If you’ve stood in the same spot on the T every morning since opening day, keep throwing elbows to secure that lucky post. If you’ve worn the same pair of socks for three-weeks straight, you better leave the laundry detergent alone. If you’ve done exactly 12 jumping jacks ahead of each game, congratulations on your cardiovascular health, which will only continue improve, because you surely cannot stop now.

The universe is delicate. The universe is balanced. The universe is tilted in the Red Sox sweet, sweet favor. And we cannot disrupt the universe.

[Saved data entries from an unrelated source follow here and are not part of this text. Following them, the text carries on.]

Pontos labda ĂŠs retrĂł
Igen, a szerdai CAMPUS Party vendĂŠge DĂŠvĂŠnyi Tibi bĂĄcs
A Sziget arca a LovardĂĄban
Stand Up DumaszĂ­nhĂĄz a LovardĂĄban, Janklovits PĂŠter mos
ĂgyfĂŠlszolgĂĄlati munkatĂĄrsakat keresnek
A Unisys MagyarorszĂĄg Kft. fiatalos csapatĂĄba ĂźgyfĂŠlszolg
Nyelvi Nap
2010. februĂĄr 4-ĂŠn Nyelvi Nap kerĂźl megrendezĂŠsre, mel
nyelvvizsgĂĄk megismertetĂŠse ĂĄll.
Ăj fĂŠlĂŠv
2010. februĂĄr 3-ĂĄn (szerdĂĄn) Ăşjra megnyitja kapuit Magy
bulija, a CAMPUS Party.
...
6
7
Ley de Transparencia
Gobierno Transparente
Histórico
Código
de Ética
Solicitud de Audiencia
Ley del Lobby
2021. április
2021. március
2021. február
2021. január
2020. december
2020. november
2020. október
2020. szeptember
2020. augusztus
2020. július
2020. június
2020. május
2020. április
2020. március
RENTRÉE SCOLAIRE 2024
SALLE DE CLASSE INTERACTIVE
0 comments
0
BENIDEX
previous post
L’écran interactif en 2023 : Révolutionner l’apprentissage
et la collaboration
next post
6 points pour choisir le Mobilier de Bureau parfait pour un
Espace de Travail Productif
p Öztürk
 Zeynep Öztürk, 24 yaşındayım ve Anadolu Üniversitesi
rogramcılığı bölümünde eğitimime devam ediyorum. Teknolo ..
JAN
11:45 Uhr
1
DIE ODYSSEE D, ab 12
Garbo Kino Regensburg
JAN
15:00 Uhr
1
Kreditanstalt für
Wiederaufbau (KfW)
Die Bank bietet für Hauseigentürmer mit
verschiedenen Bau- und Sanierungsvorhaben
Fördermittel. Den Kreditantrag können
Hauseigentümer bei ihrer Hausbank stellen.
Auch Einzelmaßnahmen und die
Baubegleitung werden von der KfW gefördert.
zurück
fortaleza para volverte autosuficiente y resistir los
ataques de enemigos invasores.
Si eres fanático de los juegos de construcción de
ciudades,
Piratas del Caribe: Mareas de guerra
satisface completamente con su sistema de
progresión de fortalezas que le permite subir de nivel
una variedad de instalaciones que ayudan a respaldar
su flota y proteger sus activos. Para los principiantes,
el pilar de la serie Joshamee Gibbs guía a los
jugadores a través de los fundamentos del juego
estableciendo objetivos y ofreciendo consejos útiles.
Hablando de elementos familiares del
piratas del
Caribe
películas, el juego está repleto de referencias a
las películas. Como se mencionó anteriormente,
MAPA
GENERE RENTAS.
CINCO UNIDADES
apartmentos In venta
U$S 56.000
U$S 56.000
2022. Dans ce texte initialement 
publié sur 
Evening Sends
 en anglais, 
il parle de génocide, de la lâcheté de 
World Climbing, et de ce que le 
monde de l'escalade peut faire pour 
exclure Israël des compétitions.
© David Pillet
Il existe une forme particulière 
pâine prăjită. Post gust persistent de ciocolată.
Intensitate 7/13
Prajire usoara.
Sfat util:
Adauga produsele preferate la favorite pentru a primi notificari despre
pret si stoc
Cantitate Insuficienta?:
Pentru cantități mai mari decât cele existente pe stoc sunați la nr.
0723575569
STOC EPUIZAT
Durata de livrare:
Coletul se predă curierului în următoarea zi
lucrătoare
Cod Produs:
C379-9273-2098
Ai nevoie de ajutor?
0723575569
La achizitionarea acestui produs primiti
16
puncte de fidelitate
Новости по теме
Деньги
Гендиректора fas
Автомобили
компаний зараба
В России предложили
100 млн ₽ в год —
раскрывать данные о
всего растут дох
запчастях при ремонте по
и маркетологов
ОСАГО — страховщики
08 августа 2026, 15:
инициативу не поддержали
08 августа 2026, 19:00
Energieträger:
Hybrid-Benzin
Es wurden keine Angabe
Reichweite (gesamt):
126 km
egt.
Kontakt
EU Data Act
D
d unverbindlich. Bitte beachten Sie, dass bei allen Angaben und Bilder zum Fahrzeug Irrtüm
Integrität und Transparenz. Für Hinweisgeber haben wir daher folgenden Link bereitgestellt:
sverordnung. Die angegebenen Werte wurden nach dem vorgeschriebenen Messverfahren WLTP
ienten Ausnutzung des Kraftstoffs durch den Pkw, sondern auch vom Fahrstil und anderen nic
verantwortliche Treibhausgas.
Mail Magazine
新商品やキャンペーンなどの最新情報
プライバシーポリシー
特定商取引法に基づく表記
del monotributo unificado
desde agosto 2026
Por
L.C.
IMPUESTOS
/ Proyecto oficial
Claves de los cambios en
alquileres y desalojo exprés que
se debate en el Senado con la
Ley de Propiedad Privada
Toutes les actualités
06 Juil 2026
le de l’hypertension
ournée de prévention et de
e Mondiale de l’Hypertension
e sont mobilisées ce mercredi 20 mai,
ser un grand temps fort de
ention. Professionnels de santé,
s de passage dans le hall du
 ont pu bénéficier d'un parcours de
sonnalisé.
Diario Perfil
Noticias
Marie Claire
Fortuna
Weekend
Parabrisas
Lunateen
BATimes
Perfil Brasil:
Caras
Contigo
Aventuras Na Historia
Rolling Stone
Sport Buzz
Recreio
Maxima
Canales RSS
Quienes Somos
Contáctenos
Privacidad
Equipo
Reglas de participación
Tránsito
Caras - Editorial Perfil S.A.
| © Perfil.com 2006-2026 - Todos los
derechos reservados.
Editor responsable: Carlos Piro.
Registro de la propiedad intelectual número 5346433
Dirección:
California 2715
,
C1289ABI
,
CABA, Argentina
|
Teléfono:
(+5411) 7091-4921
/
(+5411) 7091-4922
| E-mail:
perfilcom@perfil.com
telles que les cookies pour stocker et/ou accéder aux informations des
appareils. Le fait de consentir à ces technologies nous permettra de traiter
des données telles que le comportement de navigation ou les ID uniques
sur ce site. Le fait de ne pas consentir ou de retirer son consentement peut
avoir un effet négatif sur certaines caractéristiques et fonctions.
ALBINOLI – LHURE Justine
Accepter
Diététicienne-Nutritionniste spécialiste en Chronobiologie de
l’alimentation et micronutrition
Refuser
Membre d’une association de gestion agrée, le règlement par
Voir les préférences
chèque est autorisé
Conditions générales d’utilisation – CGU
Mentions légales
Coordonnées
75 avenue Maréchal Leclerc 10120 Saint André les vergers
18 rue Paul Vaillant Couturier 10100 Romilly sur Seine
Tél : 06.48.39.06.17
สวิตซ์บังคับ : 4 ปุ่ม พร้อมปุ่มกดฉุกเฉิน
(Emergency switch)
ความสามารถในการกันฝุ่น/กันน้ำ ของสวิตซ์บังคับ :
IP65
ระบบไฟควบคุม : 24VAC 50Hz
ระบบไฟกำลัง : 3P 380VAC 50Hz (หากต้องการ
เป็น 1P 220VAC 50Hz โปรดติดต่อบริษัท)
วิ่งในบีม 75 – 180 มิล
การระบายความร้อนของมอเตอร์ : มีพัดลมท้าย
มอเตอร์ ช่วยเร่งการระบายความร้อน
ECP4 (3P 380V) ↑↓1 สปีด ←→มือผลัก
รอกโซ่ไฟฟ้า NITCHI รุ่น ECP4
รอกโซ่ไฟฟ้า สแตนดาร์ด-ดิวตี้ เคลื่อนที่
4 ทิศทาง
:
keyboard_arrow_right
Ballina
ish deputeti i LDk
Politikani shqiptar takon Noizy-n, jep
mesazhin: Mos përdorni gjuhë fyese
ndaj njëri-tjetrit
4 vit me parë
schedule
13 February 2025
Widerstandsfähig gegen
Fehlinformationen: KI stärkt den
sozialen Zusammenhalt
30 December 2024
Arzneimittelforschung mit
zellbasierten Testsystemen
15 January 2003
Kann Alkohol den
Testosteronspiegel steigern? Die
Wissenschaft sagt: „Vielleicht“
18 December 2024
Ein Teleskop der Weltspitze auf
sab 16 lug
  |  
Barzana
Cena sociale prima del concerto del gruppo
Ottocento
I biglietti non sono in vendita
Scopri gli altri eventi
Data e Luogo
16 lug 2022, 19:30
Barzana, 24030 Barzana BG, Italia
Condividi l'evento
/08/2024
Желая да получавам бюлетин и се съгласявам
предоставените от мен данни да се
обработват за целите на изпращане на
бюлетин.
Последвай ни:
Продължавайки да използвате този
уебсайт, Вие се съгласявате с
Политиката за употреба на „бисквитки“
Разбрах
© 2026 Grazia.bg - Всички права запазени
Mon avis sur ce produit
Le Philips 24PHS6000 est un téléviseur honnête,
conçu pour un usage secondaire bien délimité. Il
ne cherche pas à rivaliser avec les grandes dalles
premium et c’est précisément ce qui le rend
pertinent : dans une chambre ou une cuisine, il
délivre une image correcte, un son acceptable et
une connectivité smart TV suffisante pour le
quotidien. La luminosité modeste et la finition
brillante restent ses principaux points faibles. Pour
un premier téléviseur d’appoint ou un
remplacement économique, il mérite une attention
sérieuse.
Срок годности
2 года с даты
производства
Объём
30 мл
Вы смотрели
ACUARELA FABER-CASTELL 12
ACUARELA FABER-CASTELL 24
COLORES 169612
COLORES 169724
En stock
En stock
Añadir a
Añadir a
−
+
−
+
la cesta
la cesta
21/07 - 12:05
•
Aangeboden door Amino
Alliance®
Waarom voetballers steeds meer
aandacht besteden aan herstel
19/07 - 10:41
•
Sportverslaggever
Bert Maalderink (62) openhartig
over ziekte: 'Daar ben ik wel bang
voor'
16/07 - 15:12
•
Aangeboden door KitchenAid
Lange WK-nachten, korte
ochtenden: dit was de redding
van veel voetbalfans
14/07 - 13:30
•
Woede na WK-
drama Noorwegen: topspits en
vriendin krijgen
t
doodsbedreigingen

The Red Sox sit atop the American League East with a league-leading 16-2 record. Since falling to the Rays on Opening Day back on March 29, the team has lost just once, to the Yankees. It’s the first time since 2004 (an okay year for the team, if you’ll recall) that the Red Sox have gone 16-1 during any stretch of the season, according to MLB.com. The squad has swept the Marlins, Orioles, and Angels on its way to the best start in franchise history. And Thursday night’s victory in Anaheim was the team’s seventh in a row, capping off the hottest 18-game start of any Major League Team since the 1987 Brewers began the year 17-1.

Obviously, the baseball season is long, and obviously, it’s not feasible for any team (even one led by Mookie Betts and with an organist-in-residence as prolific as Josh Kantor) to regularly win 16 of 18 over the course of a 162-game season. But the 2018 Sox are in incredibly impressive company with this start. According to MLB.com, just four other teams have won at least 16 of their first 18 games of the season since the live-ball era began in 1920. Two of those four teams won the World Series. Three of the four won over 90 games.

So don’t change your morning ritual now. There’s history at stake.